Emoción y desconcierto en el escenario, ¡como le gustaba a Óscar Wilde!
Acudí al único remedio que tiene eso: la paciencia. Esperar a que se resetee la garganta y vuelva la voz. Le di los papeles de presentación a los protagonistas, creo que fue a Gloria, y ¡a improvisar! Dejarse llevar por la incertidumbre del directo, como parte dramática de la función (en su sentido de teatral, no de trágico).
Al momento volvió mi voz y allá fuimos a por la que de verdad importaba: la de Oscar Wilde. Recordamos mucho de lo que dijo y jamás deberíamos olvidar.
«La vida es demasiado seria como para hablar de ella en serio»
«Lo menos frecuente en este mundo es vivir. La mayoría de la gente existe»
«La imaginación es más real que la propia vida»
Oscar Wilde escribió obras que hoy son clásicos, pero quienes lo conocieron decían que su mayor don era conversar. ¡Cómo hablaba el dandi!
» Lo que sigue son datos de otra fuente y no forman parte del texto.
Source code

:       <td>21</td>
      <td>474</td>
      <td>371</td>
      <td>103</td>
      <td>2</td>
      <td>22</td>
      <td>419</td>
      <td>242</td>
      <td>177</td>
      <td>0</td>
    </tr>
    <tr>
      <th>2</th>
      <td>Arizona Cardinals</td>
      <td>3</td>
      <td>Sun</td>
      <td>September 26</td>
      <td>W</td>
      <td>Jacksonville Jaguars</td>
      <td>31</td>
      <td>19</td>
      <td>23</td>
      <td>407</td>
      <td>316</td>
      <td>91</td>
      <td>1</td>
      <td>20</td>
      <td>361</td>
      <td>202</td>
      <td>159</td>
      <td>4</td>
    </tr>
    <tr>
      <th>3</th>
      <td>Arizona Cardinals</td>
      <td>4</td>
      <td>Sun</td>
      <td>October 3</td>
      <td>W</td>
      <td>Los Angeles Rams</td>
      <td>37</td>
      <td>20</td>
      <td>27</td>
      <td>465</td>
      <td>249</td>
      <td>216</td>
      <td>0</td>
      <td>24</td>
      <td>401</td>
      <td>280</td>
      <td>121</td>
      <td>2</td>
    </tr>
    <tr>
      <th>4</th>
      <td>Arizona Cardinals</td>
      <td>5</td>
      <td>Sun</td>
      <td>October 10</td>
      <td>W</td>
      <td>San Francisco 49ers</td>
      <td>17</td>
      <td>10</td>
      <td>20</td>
Era excéntrico, valiente, vividor.
Y descubrió que enamorarse de la persona incorrecta puede ser un precipicio. Eso le ocurrió a él. Lo contó en su obra más trágica, De profundis: «Me culpo de haber permitido que una amistad que no era intelectual, un amigo cuyas prioridades no eran la creación y la contemplación de la belleza, haya dominado completamente mi vida». Ese amor lo llevó a la ruina económica, a la humillación pública, a la cárcel, al exilio y a una muerte temprana. Tenía 46 años.
Fue el lado oscuro de una vida vitalista. Y ahí está su gran enseñanza: ¡Vivir!, ¡la vida como obra de arte! El dandi hacía de su cuerpo, su conversación y su comportamiento una obra artística.
«He puesto mi genio en mi vida y mi talento en mi obra», decía.
Es la frase que mejor define el espíritu del dandismo: el yo como arte. Ni pinturas, ni performances, ni una pieza al piano. La mayor obra de arte es la vida misma. ¡Vivir! Con intensidad, emoción, placer, intención.
Ahí es donde fuimos a parar después de atravesar las 376 páginas dibujadas de La divina comedia de Oscar Wilde. Nuestra vida jamás podrá ser ya un paseíllo zombi.